Secondary education is not a level playing field
In response to article headlined '85,000 empty desks crisis to see failing schools shut down' (News, September 23), how does the Educational Inspectorate decide when a school is 'failing'?
In my experience, a school is labelled as 'failing' when its GCSE pass rate falls below the Northern Ireland average.
This comparison, however, is a mere number-crunching exercise and not a fair system. In reaching their conclusions, the inspectorate will ignore the fact that secondary schools vary greatly in composition and that each lives with a unique set of circumstances.
Results are not, as the inspectorate often implies, simply a reflection of teaching ability, innovative policies and effort.
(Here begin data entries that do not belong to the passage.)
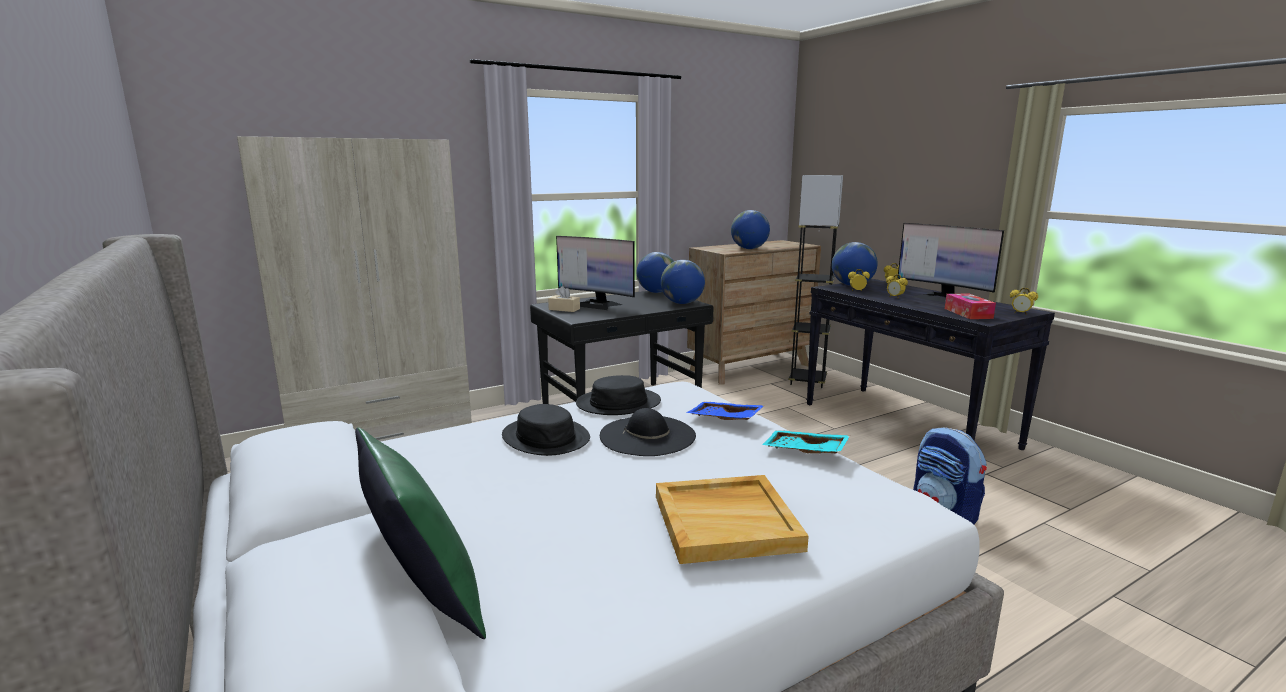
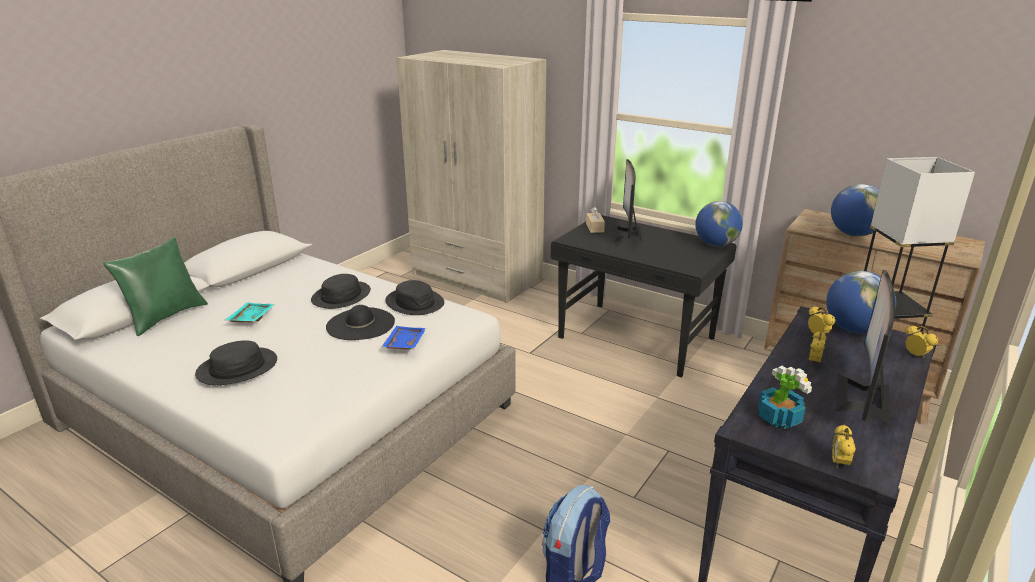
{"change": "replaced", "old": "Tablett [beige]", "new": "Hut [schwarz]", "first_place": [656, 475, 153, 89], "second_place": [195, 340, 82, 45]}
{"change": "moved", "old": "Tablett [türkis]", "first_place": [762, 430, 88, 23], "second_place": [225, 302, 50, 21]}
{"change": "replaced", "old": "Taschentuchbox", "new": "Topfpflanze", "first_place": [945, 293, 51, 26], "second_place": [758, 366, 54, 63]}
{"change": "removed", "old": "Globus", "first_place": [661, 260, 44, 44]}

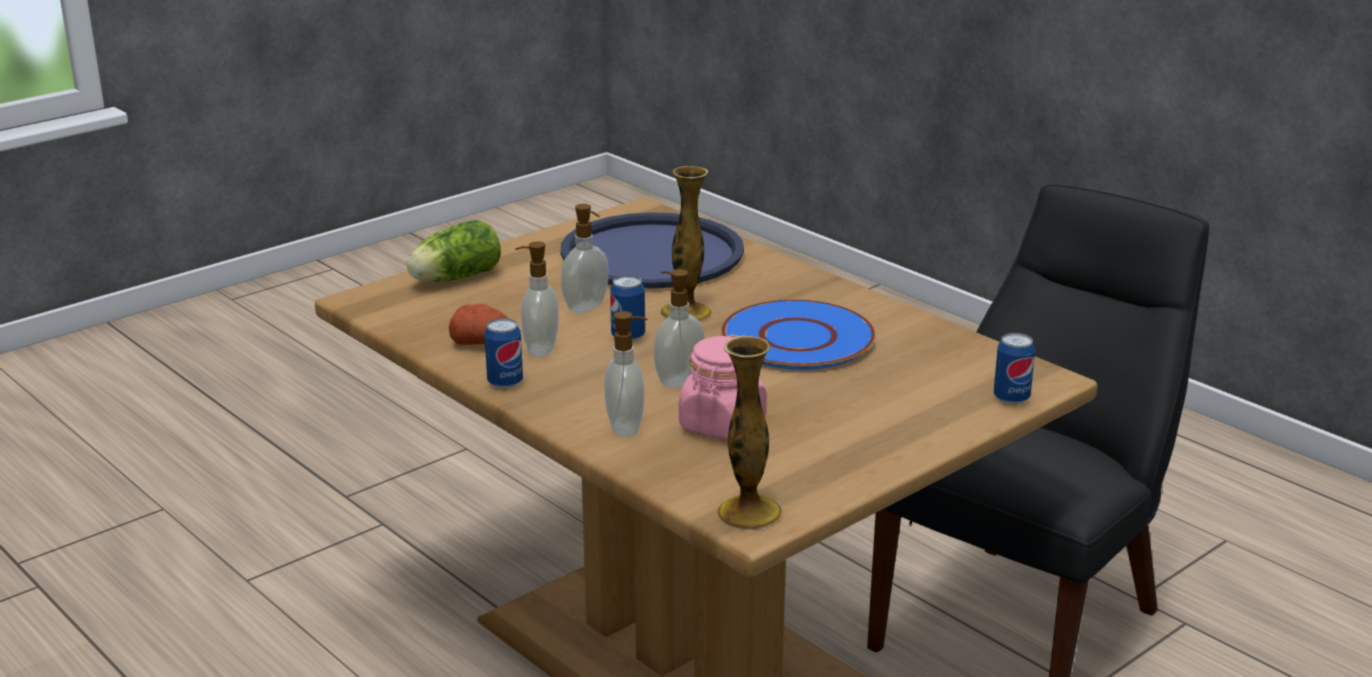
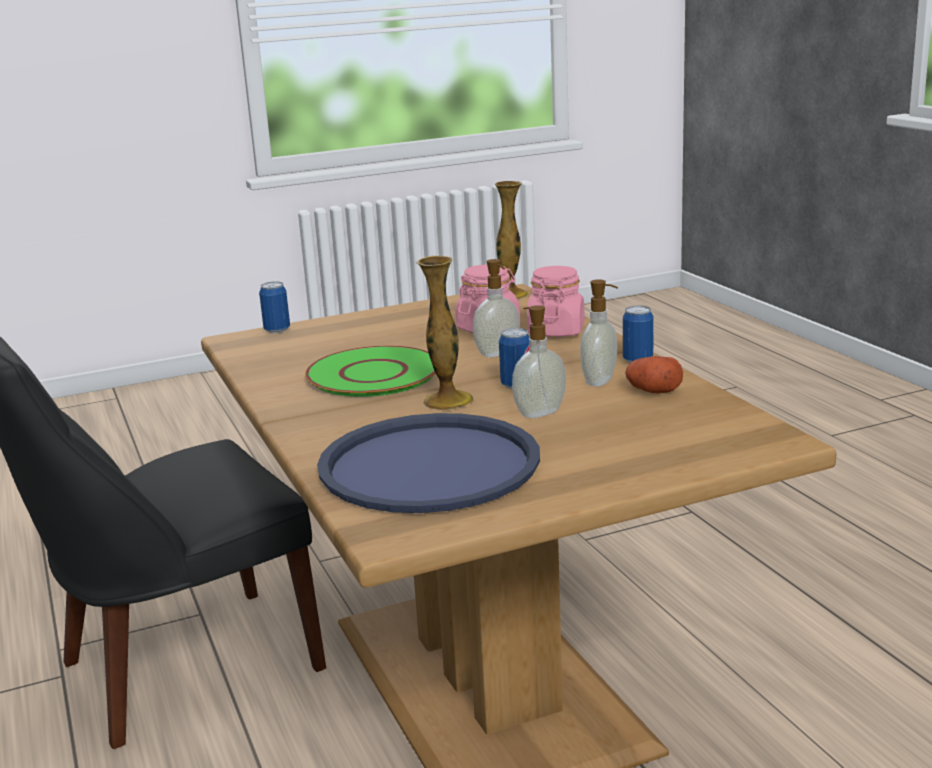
{"change": "recoloured", "old": "Teller [blau]", "new": "Teller [grün]", "first_place": [721, 299, 154, 71], "second_place": [305, 346, 131, 51]}
{"change": "replaced", "old": "Seifenspender", "new": "Vorratsglas [rosa]", "first_place": [604, 311, 43, 126], "second_place": [527, 266, 58, 71]}
{"change": "removed", "old": "Salatkopf", "first_place": [406, 220, 95, 62]}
GCSE results can be a product of many factors. The location of the school is significant. So are local grammars 'creaming off' even D-band transfer test pupils in an effort to fill seats?
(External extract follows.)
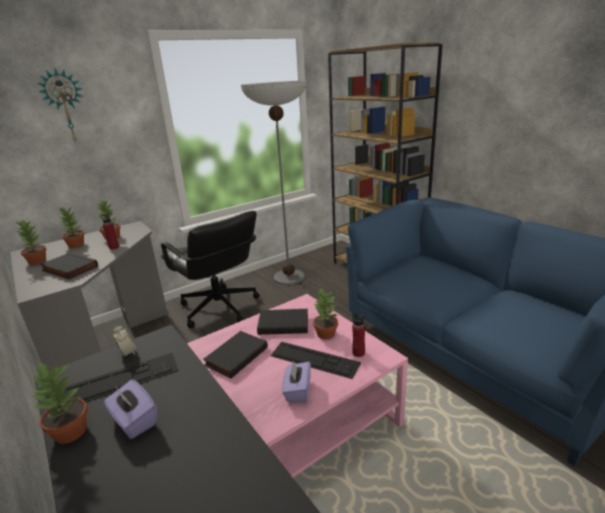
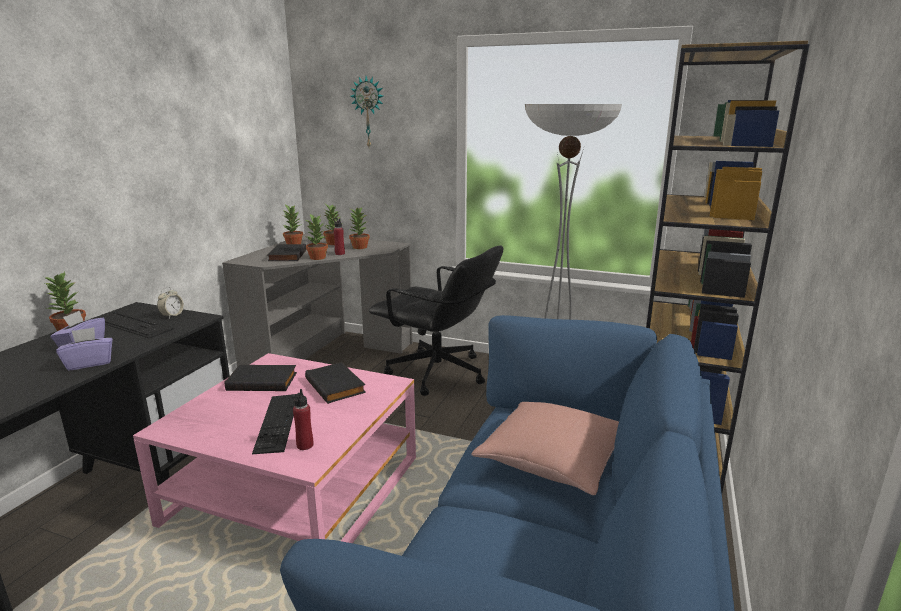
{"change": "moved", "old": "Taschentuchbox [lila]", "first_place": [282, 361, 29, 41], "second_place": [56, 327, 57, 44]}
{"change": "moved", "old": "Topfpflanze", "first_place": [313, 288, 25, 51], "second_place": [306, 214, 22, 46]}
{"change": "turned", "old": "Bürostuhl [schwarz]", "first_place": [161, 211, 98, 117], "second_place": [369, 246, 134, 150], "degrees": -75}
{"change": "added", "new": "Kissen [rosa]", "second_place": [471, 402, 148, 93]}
If this is happening, the local secondary high schools will inevitably end up with a huge majority of pupils of very weak ability.
Some 'country' secondary high schools have no grammars within a 10-mile radius and, thus, are very comprehensive in intake and can produce top-class results.
But if a school has a high number of 'newcomer' pupils, who do not speak English, then resources, time and effort will have to be made available to meet the challenge. Secondary school education is not a level playing-field. When the Educational Inspectorate labels a school as 'failing', it may not be giving a fair response, but thoroughly demoralising its hardworking staff.